Regarding your mentioned point -

But it appears that syscall doesn't return directly to EDX but to the instruction after SYSENTER labeled as ntdll!KiFastSystemCallRet and that place appears every time in KTRAP_FRAME.Eip. As it is a single point where all system calls returns, if we put int3 trap there, it will catch all system call exits including syscalls made by injector methods themselves, which probably wasn't intended.

We do want to catch the calls made by injector themselves as that is how injector functions. You do a syscall, now to get the status of the syscall that happened you need to hit a trap right after the syscall, if the trap that you have set ain't reliable as it seems like in-case of x86 trap being set by trying to hook onto ntdll!KiFastSystemCallRet, then you won't hit the trap right after the syscall, when the trap is hitting later then you might be in some different context altogether causing those premature breaks in the injector.

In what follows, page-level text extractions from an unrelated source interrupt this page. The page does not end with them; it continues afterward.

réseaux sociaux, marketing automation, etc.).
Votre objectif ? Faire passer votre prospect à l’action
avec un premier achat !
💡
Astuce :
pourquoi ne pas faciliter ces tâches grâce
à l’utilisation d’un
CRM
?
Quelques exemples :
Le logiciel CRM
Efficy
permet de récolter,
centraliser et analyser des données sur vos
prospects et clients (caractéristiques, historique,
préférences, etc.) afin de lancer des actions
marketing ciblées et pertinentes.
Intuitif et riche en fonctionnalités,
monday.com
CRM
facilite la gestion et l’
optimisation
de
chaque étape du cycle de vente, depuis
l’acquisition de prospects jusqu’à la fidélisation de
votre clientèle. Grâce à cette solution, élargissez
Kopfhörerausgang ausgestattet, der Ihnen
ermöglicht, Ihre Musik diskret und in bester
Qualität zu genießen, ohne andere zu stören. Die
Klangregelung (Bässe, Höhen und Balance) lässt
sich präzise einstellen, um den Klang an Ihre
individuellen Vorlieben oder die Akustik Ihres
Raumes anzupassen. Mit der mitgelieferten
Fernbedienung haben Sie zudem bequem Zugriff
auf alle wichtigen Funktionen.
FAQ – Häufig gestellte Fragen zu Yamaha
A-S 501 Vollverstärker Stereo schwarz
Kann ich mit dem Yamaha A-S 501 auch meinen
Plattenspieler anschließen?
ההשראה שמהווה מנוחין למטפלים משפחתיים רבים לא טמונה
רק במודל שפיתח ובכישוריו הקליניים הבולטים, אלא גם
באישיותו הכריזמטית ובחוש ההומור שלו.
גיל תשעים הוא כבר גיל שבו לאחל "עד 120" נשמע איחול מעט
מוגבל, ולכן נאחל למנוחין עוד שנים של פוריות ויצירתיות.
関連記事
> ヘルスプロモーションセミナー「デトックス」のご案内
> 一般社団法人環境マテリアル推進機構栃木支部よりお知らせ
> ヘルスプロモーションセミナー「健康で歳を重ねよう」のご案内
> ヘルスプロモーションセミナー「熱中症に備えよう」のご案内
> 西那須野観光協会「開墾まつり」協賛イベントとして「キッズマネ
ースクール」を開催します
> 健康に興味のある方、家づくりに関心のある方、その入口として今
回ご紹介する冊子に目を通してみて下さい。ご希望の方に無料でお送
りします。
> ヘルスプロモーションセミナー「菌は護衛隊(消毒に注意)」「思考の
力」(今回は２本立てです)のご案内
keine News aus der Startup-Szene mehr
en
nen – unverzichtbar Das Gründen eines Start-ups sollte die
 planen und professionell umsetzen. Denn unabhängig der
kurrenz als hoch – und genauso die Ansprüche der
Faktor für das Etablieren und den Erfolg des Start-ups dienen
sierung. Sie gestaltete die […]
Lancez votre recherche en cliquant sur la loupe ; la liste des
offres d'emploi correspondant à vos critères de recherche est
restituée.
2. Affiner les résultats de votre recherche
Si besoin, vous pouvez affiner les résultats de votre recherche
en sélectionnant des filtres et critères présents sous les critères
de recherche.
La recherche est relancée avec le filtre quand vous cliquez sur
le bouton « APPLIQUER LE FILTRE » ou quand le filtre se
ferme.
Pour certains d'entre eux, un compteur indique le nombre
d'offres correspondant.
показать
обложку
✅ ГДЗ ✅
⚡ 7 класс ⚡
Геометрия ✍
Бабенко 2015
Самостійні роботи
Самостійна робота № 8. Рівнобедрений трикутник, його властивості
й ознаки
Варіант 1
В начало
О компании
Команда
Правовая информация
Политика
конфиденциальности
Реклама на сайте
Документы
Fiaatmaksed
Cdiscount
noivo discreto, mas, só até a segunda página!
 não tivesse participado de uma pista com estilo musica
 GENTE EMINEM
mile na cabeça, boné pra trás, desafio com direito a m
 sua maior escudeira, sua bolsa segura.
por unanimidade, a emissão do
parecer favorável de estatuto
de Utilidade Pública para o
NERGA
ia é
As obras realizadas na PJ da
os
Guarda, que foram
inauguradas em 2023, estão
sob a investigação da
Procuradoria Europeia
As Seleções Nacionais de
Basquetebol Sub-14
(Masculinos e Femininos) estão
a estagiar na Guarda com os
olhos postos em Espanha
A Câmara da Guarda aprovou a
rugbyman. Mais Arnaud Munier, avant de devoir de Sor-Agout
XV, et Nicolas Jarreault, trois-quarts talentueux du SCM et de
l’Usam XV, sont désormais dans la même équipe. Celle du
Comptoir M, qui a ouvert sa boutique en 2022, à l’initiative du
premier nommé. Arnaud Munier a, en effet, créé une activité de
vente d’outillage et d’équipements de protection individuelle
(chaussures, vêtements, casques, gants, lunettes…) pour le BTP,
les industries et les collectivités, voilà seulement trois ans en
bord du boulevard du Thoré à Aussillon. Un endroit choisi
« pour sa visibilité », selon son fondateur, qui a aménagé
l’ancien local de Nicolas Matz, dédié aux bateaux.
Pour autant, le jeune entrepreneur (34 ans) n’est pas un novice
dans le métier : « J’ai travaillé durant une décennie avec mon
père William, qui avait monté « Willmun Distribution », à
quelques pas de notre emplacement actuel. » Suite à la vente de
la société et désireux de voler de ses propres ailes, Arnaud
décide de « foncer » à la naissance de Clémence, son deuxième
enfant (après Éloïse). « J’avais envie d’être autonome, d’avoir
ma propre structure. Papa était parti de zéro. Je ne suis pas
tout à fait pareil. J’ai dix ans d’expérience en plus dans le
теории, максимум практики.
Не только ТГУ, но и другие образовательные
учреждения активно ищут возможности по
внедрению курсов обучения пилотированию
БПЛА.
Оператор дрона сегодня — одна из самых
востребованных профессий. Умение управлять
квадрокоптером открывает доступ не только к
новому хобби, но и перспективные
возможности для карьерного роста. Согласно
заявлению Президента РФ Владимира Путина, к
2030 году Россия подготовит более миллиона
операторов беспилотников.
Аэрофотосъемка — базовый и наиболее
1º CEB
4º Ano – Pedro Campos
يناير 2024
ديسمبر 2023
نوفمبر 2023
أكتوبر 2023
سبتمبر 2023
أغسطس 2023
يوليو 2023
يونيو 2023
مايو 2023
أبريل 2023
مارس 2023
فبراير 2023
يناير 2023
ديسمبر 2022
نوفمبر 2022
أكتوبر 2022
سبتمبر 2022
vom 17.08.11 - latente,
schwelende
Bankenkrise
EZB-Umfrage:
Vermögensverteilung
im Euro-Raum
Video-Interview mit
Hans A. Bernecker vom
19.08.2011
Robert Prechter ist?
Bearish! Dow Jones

From the looks of it when you are setting a trap in (NtWaitForMultipleObjects) instead of the trap in kernel syscall ret in x86, we can be sure that the call does return to that specific trap and the injector is correctly trapping right after the syscall returns to the it.

[psrok1]

Ok, I found what I was missing 🤔

https://github.com/tklengyel/drakvuf/blob/main/src/libinjector/injector_stack.c#L503-L507

Return address is set along with arguments, soVirtualAlloc is returning back to the initial trap (in my case somewhere in NtWaitForMultipleObjects). If we get any additional, unexpected trap within apicall made by injector, injection process will break.

@manorit2001 Thanks for explanation!